### Work instructions
Extract each line holding the word "Documentation" from the entries.

### Information provided
^^^^
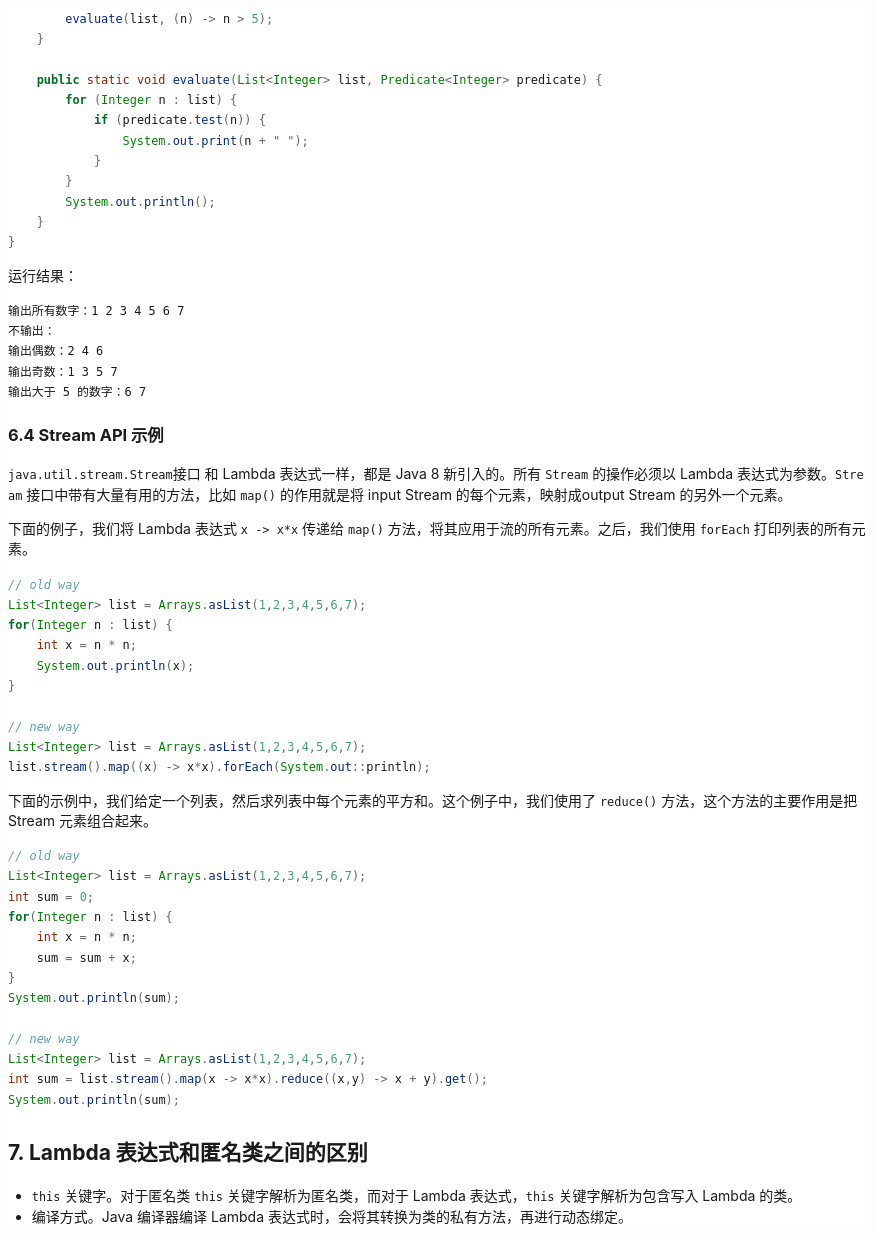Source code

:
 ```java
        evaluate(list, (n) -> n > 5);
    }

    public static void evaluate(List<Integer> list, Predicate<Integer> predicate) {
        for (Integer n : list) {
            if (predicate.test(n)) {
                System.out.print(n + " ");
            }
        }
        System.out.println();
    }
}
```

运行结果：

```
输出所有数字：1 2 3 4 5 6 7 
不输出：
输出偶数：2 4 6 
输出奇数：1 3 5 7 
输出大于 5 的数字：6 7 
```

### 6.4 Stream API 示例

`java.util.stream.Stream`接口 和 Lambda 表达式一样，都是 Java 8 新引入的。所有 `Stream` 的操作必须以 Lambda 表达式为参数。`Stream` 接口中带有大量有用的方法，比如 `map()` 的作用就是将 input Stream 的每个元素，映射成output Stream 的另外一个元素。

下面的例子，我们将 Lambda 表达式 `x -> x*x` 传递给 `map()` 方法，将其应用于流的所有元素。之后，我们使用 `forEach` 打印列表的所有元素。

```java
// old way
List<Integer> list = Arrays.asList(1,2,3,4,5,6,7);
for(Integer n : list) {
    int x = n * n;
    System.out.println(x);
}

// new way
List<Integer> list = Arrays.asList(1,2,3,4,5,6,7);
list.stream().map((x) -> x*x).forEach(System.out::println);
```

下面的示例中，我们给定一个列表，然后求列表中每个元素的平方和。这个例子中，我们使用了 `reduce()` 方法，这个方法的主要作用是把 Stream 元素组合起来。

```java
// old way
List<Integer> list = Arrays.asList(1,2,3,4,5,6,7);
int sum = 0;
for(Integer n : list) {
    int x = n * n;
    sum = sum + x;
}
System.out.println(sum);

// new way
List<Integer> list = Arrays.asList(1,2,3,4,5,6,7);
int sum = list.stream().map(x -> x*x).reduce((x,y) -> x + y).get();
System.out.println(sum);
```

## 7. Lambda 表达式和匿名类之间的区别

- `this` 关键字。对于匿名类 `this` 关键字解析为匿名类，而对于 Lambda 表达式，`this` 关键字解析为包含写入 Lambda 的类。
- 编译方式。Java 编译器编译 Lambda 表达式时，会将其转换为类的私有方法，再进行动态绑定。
^^^^
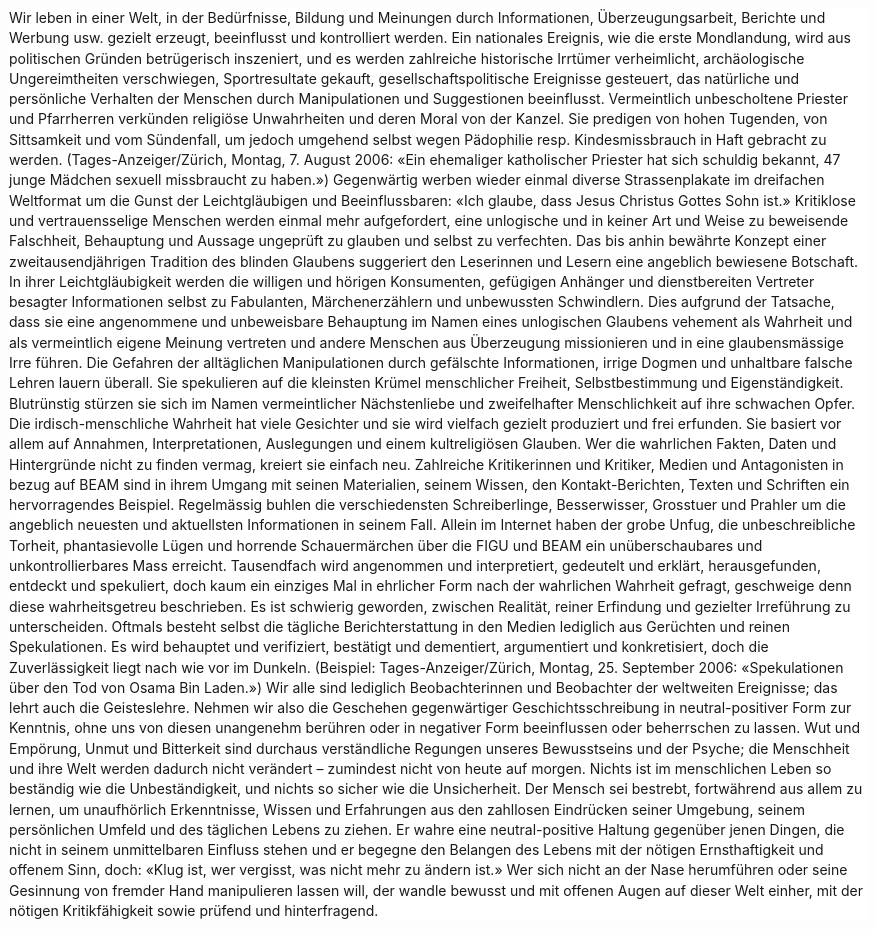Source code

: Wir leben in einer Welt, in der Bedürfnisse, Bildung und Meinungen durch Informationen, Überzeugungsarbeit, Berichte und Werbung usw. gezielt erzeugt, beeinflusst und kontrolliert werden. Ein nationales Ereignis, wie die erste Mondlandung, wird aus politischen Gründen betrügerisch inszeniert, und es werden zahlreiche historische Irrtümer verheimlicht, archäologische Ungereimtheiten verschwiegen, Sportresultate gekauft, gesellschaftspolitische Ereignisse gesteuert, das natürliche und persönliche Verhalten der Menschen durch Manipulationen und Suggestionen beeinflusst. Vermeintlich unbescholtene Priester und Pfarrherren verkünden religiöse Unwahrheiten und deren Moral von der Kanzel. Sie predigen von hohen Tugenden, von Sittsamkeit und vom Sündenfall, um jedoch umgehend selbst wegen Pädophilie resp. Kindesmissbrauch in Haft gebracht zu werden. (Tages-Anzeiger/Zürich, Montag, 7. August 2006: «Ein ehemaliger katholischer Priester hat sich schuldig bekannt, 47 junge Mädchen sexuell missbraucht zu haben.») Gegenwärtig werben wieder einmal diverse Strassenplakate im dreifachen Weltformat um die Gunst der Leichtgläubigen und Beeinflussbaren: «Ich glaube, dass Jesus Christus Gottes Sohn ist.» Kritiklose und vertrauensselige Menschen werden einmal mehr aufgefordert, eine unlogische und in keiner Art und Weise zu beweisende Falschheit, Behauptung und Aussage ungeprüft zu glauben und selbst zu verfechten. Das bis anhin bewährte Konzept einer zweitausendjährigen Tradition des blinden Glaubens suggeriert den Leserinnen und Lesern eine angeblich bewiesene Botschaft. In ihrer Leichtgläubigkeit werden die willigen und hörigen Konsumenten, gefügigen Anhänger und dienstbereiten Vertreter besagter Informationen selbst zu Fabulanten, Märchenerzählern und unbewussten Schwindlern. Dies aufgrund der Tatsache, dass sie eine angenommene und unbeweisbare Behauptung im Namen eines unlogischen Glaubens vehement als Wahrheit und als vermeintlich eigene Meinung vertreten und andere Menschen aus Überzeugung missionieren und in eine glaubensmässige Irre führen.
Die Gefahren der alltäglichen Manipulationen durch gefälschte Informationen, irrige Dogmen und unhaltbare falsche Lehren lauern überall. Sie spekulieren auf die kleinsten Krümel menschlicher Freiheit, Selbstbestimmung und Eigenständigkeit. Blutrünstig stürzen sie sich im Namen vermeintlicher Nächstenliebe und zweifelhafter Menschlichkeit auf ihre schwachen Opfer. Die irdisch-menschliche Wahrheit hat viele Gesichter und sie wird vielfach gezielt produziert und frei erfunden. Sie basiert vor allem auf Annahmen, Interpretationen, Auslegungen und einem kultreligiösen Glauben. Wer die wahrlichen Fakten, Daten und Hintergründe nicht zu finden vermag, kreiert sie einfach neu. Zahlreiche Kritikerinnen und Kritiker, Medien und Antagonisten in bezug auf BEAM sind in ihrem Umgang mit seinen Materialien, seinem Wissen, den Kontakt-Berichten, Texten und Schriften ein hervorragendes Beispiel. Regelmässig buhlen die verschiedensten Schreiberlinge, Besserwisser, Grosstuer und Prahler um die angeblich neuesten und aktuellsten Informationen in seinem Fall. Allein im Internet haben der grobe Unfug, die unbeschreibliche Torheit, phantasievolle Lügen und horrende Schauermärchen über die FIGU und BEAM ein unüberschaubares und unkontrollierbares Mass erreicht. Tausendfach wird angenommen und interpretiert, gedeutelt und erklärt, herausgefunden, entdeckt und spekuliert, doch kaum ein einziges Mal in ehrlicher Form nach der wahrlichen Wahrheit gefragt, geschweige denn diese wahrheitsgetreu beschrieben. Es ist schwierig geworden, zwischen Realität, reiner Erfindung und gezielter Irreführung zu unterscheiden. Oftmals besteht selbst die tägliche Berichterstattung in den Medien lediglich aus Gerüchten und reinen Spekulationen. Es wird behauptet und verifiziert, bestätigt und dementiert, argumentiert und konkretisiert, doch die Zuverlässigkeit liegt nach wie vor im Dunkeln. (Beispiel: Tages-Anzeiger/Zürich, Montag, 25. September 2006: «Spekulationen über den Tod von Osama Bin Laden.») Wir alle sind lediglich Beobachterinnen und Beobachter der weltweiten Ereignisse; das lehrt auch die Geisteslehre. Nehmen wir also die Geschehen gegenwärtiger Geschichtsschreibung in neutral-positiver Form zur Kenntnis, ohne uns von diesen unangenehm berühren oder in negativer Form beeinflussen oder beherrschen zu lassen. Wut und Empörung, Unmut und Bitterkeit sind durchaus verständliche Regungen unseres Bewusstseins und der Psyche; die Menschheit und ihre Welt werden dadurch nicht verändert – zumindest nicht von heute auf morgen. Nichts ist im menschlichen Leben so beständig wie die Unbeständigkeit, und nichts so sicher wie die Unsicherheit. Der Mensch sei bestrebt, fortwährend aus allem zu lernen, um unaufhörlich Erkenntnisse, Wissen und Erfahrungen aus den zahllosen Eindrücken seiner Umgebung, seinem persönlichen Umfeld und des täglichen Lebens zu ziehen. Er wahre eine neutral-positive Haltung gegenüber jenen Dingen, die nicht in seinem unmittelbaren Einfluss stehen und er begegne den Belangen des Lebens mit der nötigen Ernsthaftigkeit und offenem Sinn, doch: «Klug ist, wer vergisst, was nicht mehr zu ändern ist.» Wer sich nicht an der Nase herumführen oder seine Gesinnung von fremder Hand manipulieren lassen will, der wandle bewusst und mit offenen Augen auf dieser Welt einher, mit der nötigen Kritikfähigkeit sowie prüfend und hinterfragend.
^^^^
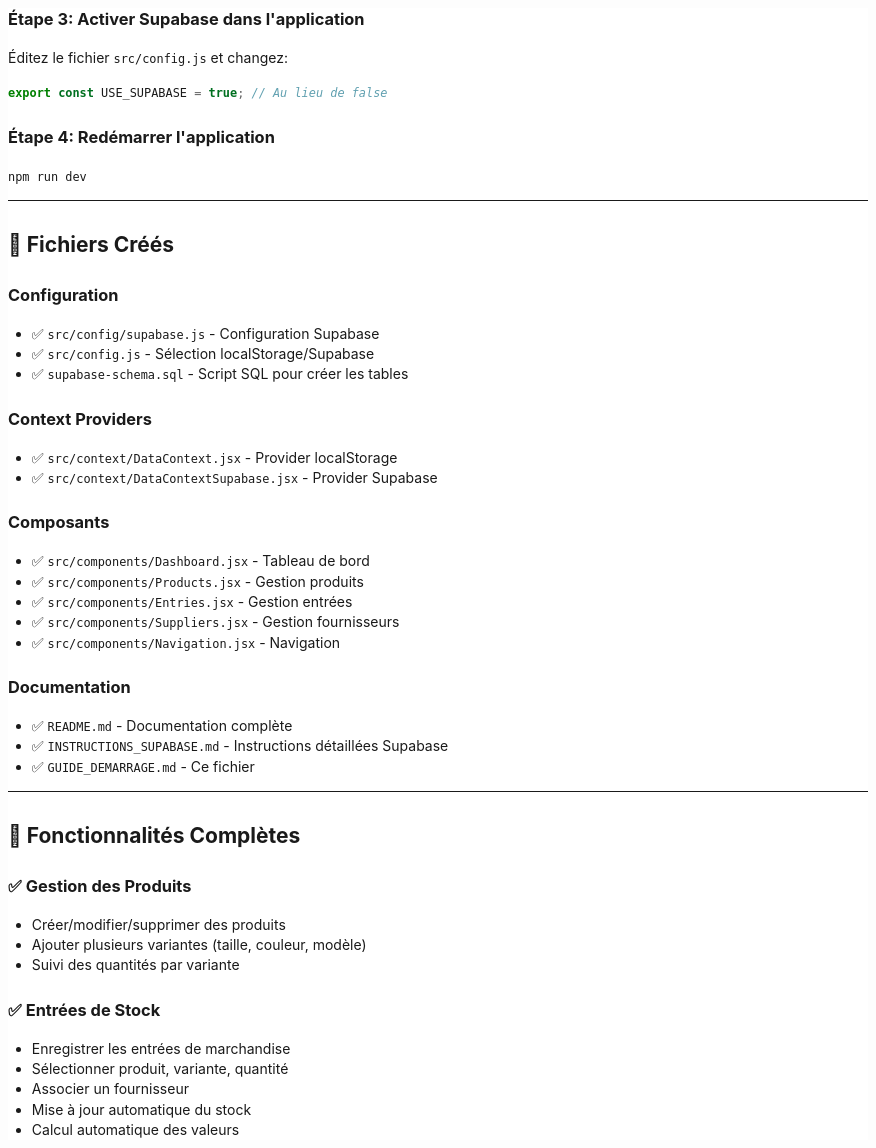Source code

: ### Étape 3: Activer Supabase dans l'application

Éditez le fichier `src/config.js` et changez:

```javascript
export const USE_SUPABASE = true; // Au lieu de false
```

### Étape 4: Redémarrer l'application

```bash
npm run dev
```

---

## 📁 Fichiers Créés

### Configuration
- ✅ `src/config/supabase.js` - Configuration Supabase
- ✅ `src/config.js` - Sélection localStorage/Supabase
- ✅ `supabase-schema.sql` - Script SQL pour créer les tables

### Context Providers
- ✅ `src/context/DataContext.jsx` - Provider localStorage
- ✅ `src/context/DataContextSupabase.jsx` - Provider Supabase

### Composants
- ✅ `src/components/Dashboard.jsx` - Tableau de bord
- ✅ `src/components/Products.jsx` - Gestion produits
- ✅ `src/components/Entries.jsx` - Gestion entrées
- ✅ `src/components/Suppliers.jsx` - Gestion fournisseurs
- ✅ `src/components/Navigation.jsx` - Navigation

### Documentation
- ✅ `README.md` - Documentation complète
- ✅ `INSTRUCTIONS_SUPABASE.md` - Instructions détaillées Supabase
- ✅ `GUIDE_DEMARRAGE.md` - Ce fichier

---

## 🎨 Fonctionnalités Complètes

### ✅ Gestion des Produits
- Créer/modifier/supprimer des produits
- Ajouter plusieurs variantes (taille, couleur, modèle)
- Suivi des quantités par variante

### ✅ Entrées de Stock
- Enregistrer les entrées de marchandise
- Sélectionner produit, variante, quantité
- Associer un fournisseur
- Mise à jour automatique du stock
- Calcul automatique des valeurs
^^^^
### Response to the exercise
### Documentation
- ✅ `README.md` - Documentation complète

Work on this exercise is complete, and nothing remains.